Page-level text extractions
----

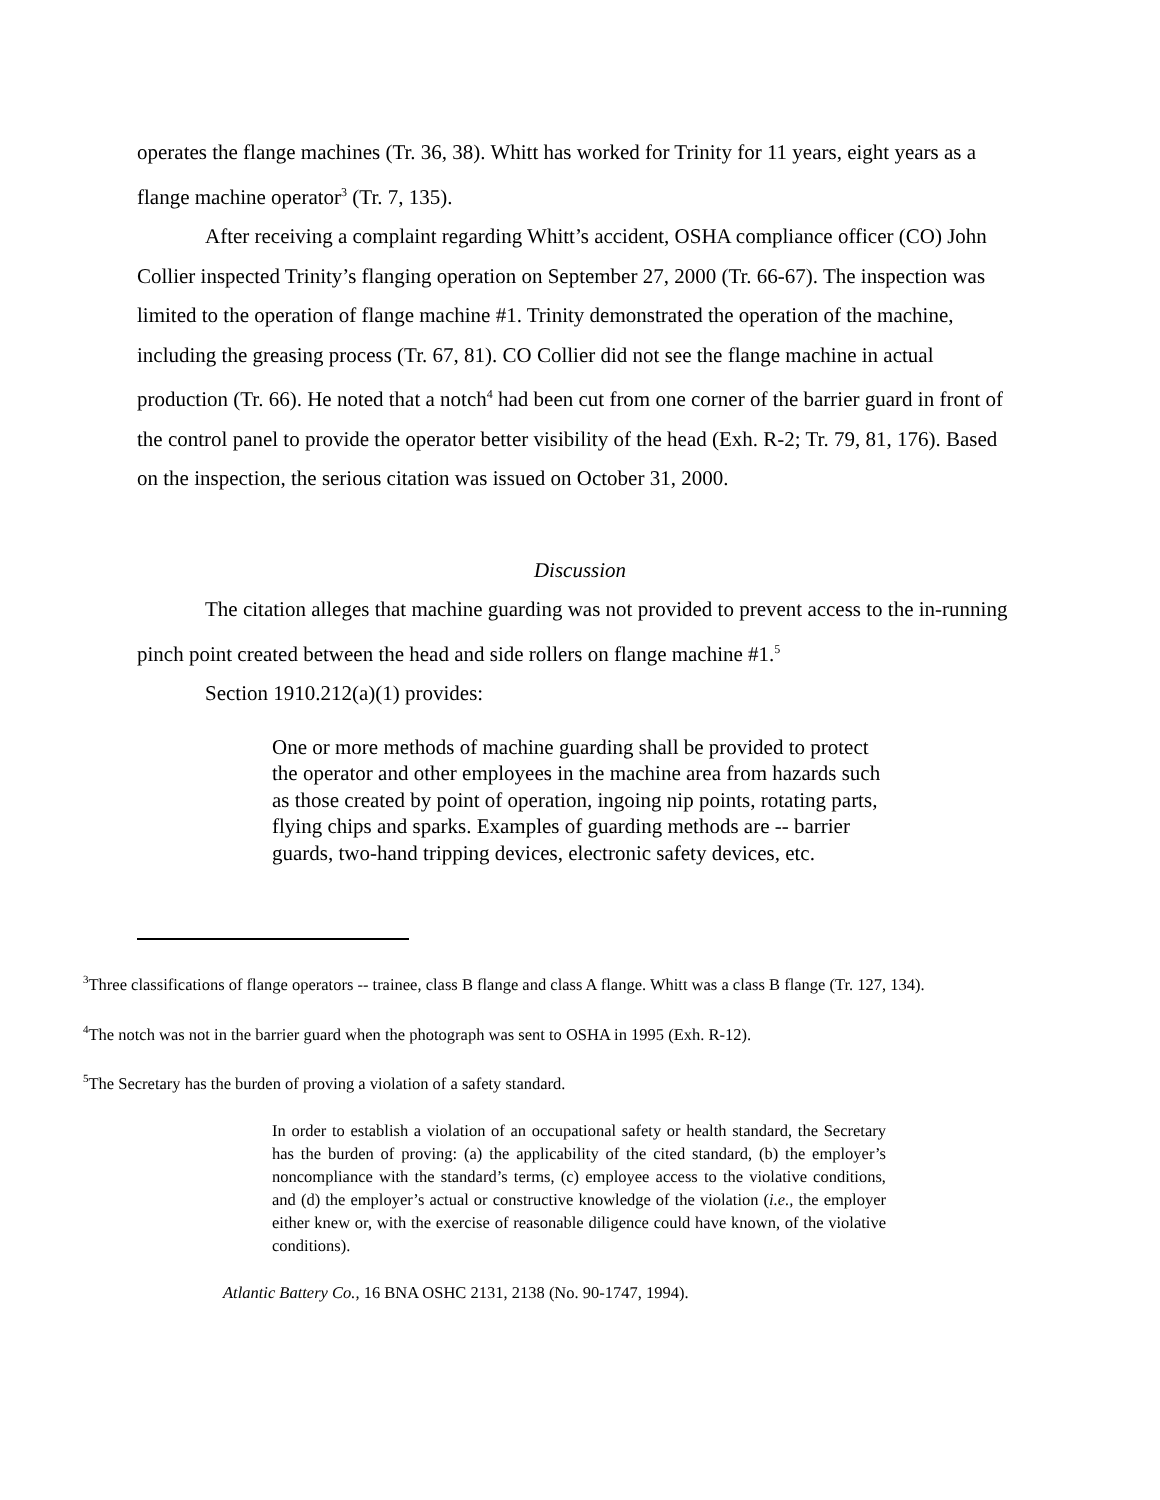operates the flange machines (Tr. 36, 38). Whitt has worked for Trinity for 11 years, eight years as a flange machine operator<sup>3</sup> (Tr. 7, 135).
After receiving a complaint regarding Whitt’s accident, OSHA compliance officer (CO) John Collier inspected Trinity’s flanging operation on September 27, 2000 (Tr. 66-67). The inspection was limited to the operation of flange machine #1. Trinity demonstrated the operation of the machine, including the greasing process (Tr. 67, 81). CO Collier did not see the flange machine in actual production (Tr. 66). He noted that a notch<sup>4</sup> had been cut from one corner of the barrier guard in front of the control panel to provide the operator better visibility of the head (Exh. R-2; Tr. 79, 81, 176). Based on the inspection, the serious citation was issued on October 31, 2000.
Discussion
The citation alleges that machine guarding was not provided to prevent access to the in-running pinch point created between the head and side rollers on flange machine #1.<sup>5</sup>
Section 1910.212(a)(1) provides:
One or more methods of machine guarding shall be provided to protect the operator and other employees in the machine area from hazards such as those created by point of operation, ingoing nip points, rotating parts, flying chips and sparks. Examples of guarding methods are -- barrier guards, two-hand tripping devices, electronic safety devices, etc.
<sup>3</sup> Three classifications of flange operators -- trainee, class B flange and class A flange. Whitt was a class B flange (Tr. 127, 134).
<sup>4</sup> The notch was not in the barrier guard when the photograph was sent to OSHA in 1995 (Exh. R-12).
<sup>5</sup> The Secretary has the burden of proving a violation of a safety standard.
In order to establish a violation of an occupational safety or health standard, the Secretary has the burden of proving: (a) the applicability of the cited standard, (b) the employer’s noncompliance with the standard’s terms, (c) employee access to the violative conditions, and (d) the employer’s actual or constructive knowledge of the violation (i.e., the employer either knew or, with the exercise of reasonable diligence could have known, of the violative conditions).
Atlantic Battery Co., 16 BNA OSHC 2131, 2138 (No. 90-1747, 1994).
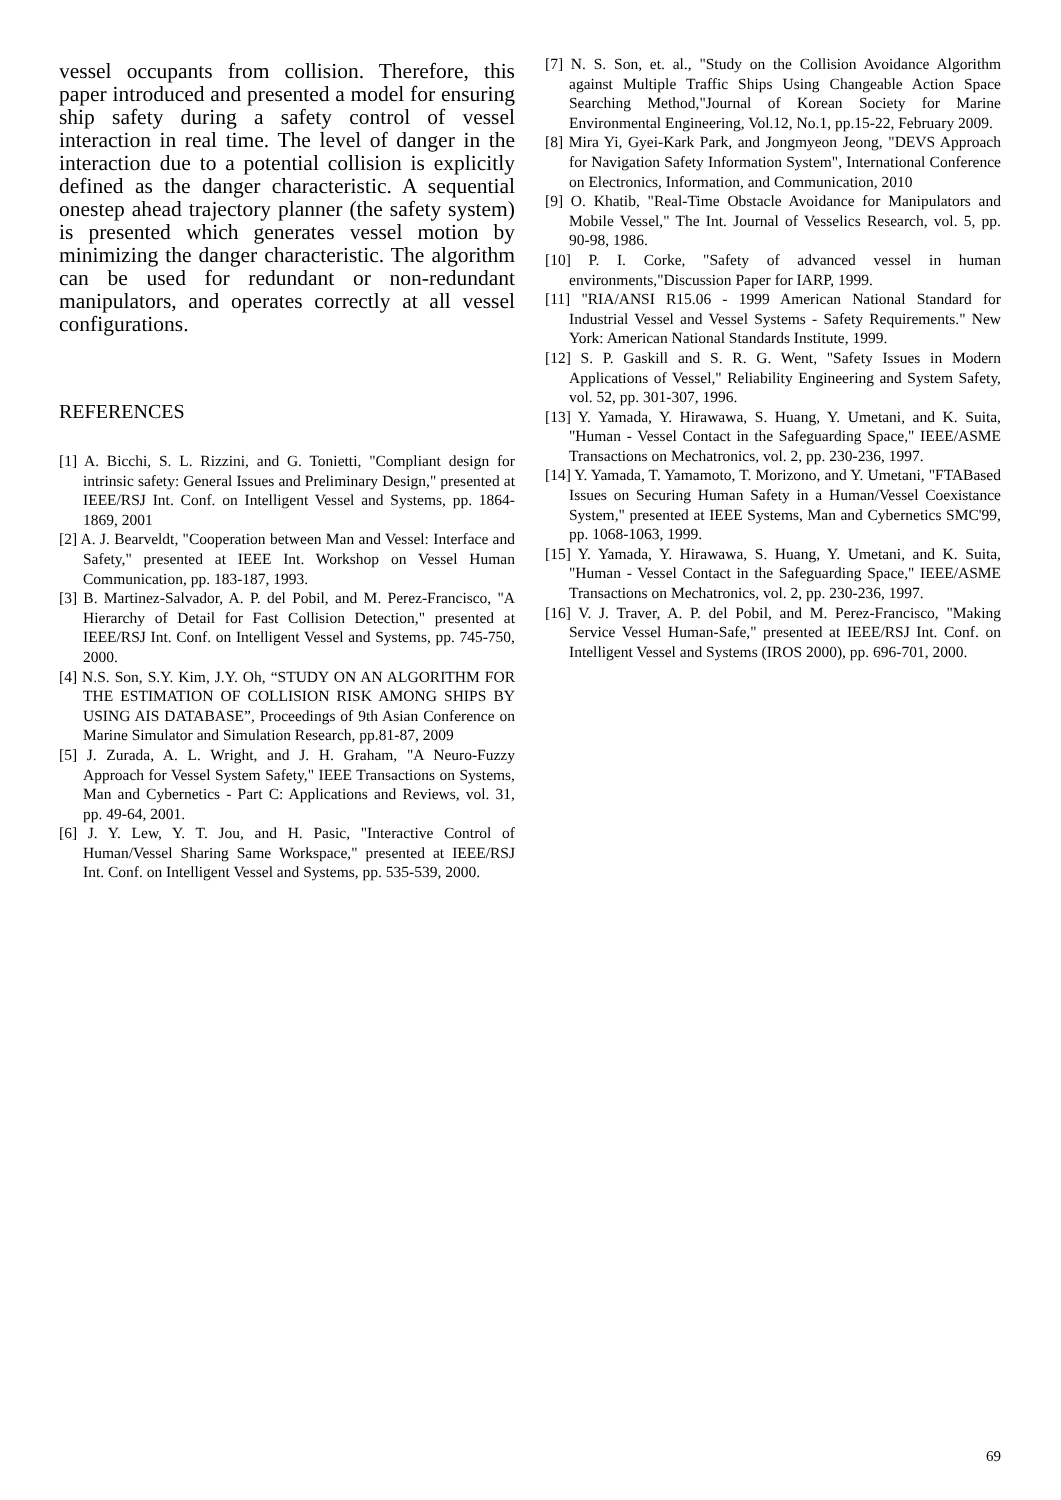vessel occupants from collision. Therefore, this paper introduced and presented a model for ensuring ship safety during a safety control of vessel interaction in real time. The level of danger in the interaction due to a potential collision is explicitly defined as the danger characteristic. A sequential onestep ahead trajectory planner (the safety system) is presented which generates vessel motion by minimizing the danger characteristic. The algorithm can be used for redundant or non-redundant manipulators, and operates correctly at all vessel configurations.
REFERENCES
[1] A. Bicchi, S. L. Rizzini, and G. Tonietti, "Compliant design for intrinsic safety: General Issues and Preliminary Design," presented at IEEE/RSJ Int. Conf. on Intelligent Vessel and Systems, pp. 1864- 1869, 2001
[2] A. J. Bearveldt, "Cooperation between Man and Vessel: Interface and Safety," presented at IEEE Int. Workshop on Vessel Human Communication, pp. 183-187, 1993.
[3] B. Martinez-Salvador, A. P. del Pobil, and M. Perez-Francisco, "A Hierarchy of Detail for Fast Collision Detection," presented at IEEE/RSJ Int. Conf. on Intelligent Vessel and Systems, pp. 745-750, 2000.
[4] N.S. Son, S.Y. Kim, J.Y. Oh, “STUDY ON AN ALGORITHM FOR THE ESTIMATION OF COLLISION RISK AMONG SHIPS BY USING AIS DATABASE”, Proceedings of 9th Asian Conference on Marine Simulator and Simulation Research, pp.81-87, 2009
[5] J. Zurada, A. L. Wright, and J. H. Graham, "A Neuro-Fuzzy Approach for Vessel System Safety," IEEE Transactions on Systems, Man and Cybernetics - Part C: Applications and Reviews, vol. 31, pp. 49-64, 2001.
[6] J. Y. Lew, Y. T. Jou, and H. Pasic, "Interactive Control of Human/Vessel Sharing Same Workspace," presented at IEEE/RSJ Int. Conf. on Intelligent Vessel and Systems, pp. 535-539, 2000.
[7] N. S. Son, et. al., "Study on the Collision Avoidance Algorithm against Multiple Traffic Ships Using Changeable Action Space Searching Method,"Journal of Korean Society for Marine Environmental Engineering, Vol.12, No.1, pp.15-22, February 2009.
[8] Mira Yi, Gyei-Kark Park, and Jongmyeon Jeong, "DEVS Approach for Navigation Safety Information System", International Conference on Electronics, Information, and Communication, 2010
[9] O. Khatib, "Real-Time Obstacle Avoidance for Manipulators and Mobile Vessel," The Int. Journal of Vesselics Research, vol. 5, pp. 90-98, 1986.
[10] P. I. Corke, "Safety of advanced vessel in human environments,"Discussion Paper for IARP, 1999.
[11] "RIA/ANSI R15.06 - 1999 American National Standard for Industrial Vessel and Vessel Systems - Safety Requirements." New York: American National Standards Institute, 1999.
[12] S. P. Gaskill and S. R. G. Went, "Safety Issues in Modern Applications of Vessel," Reliability Engineering and System Safety, vol. 52, pp. 301-307, 1996.
[13] Y. Yamada, Y. Hirawawa, S. Huang, Y. Umetani, and K. Suita, "Human - Vessel Contact in the Safeguarding Space," IEEE/ASME Transactions on Mechatronics, vol. 2, pp. 230-236, 1997.
[14] Y. Yamada, T. Yamamoto, T. Morizono, and Y. Umetani, "FTABased Issues on Securing Human Safety in a Human/Vessel Coexistance System," presented at IEEE Systems, Man and Cybernetics SMC'99, pp. 1068-1063, 1999.
[15] Y. Yamada, Y. Hirawawa, S. Huang, Y. Umetani, and K. Suita, "Human - Vessel Contact in the Safeguarding Space," IEEE/ASME Transactions on Mechatronics, vol. 2, pp. 230-236, 1997.
[16] V. J. Traver, A. P. del Pobil, and M. Perez-Francisco, "Making Service Vessel Human-Safe," presented at IEEE/RSJ Int. Conf. on Intelligent Vessel and Systems (IROS 2000), pp. 696-701, 2000.
69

----

What you have to do → Search the data for "Perez". Copy every matching line.

Answer section →
[3] B. Martinez-Salvador, A. P. del Pobil, and M. Perez-Francisco, "A Hierarchy of Detail for Fast Collision Detection," presented at IEEE/RSJ Int. Conf. on Intelligent Vessel and Systems, pp. 745-750, 2000.
[16] V. J. Traver, A. P. del Pobil, and M. Perez-Francisco, "Making Service Vessel Human-Safe," presented at IEEE/RSJ Int. Conf. on Intelligent Vessel and Systems (IROS 2000), pp. 696-701, 2000.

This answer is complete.